Brazil's southeast region, where most of the country's hydroelectric power plants are located, is suffering from a dry season. As the country depends largely on hydropower, which accounts for 70 percent of its total electricity generation capacity, a water crisis stimulates more demand from other recourses.
On the other hand, Brazil also enjoys sufficient sunshine, huge demand for electricity and a tradition of using clean energies, making it an attractive market for China's solar equipment manufacturers, which are producing over 60 percent solar panels in the world.
According to a report by GTM Research, a market analysis institute on green energy based in Boston, U.S., the Latin American region installed 625 MW of solar photovoltaics (PV) in 2014, a 370 percent increase in annual growth over 2013, led by Brazil, Chile and Mexico.
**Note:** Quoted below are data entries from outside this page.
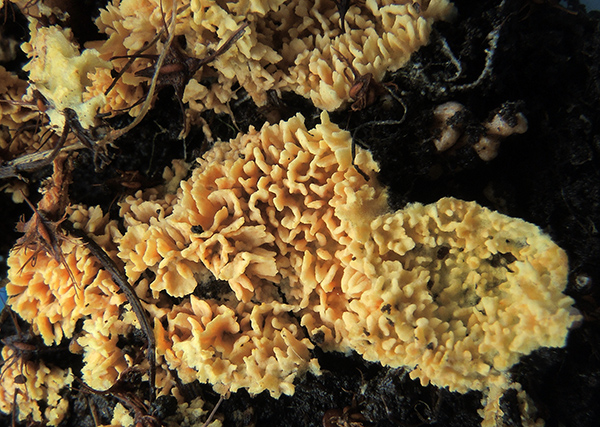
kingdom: Fungi
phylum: Basidiomycota
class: Agaricomycetes
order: Agaricales
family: Stephanosporaceae
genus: Lindtneria
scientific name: Lindtneria panphyliensis
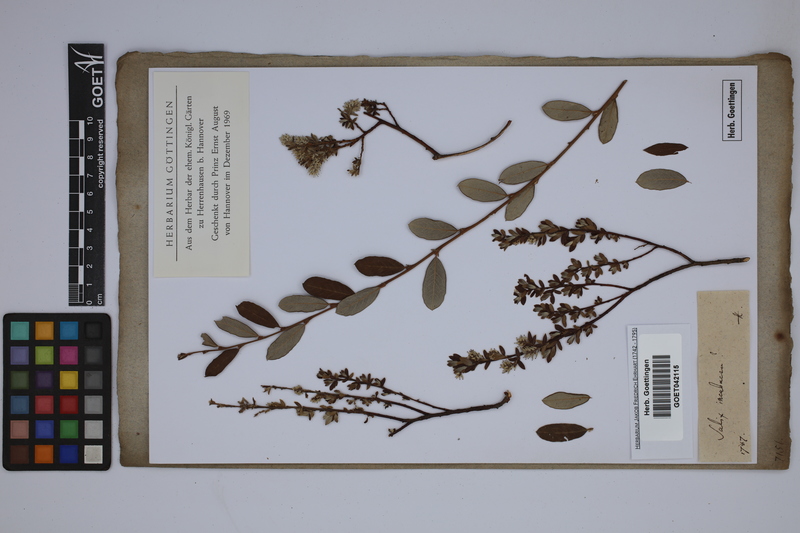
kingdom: Plantae
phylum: Tracheophyta
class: Magnoliopsida
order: Malpighiales
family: Salicaceae
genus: Salix
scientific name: Salix incubacea
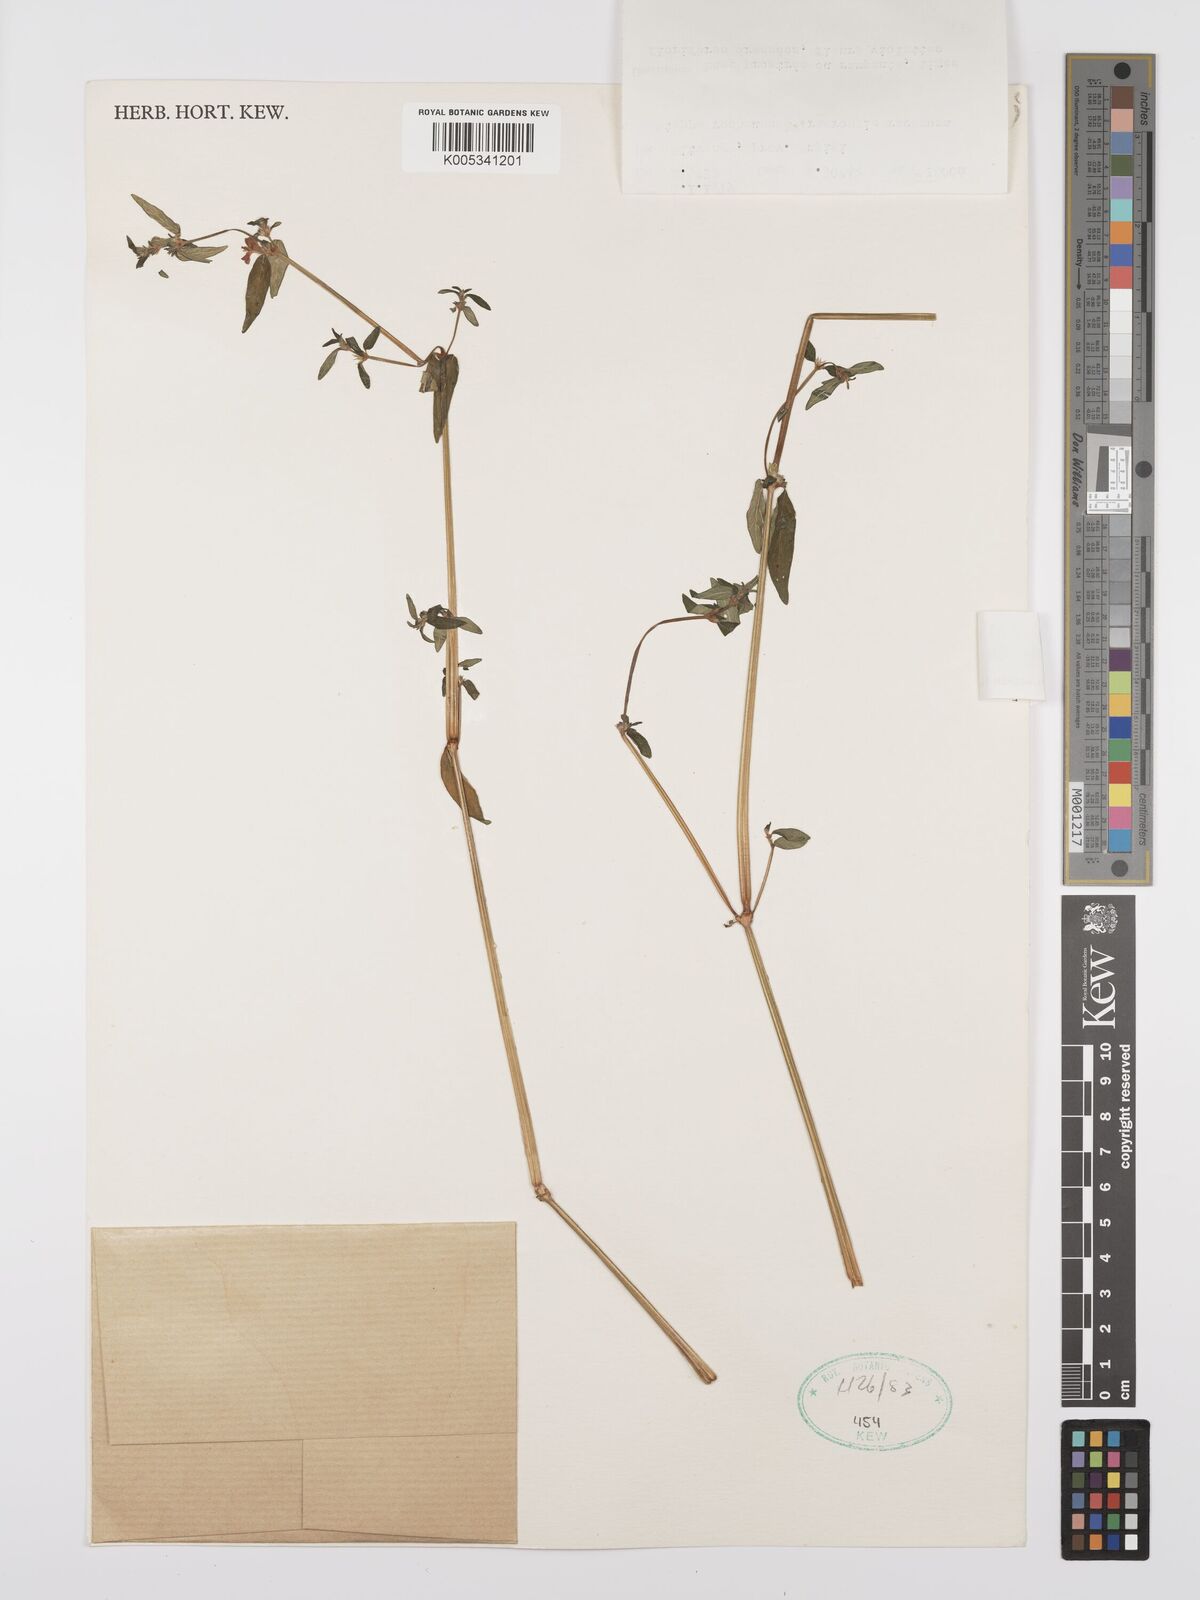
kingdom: Plantae
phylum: Tracheophyta
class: Magnoliopsida
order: Lamiales
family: Acanthaceae
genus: Justicia
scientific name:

Yingli is not the only Chinese company targeting the green energy potential of the biggest economy in Latin American.
BYD, China's electric vehicle and solar panel manufacturer, has entered this market with its electric vehicles. It will open its first factory in Brazil this year, to produce batteries, solar panels and assemble electric buses with imported parts.
Several Brazilian cities have been testing BYD's electric buses. So when its first factory is operational in the second half of 2015, it will already have customers.
"The negotiations with Rio are advanced for a relatively large fleet, to attend to a request of the city government, which wants to reduce carbon emissions, make improvements for the Olympic Games," said Adalberto Maluf Filho, BYD's director of Marketing and Governmental Affairs for Brazil. "We expect to be able to provide a large fleet by early 2016, in time for the Olympic Games."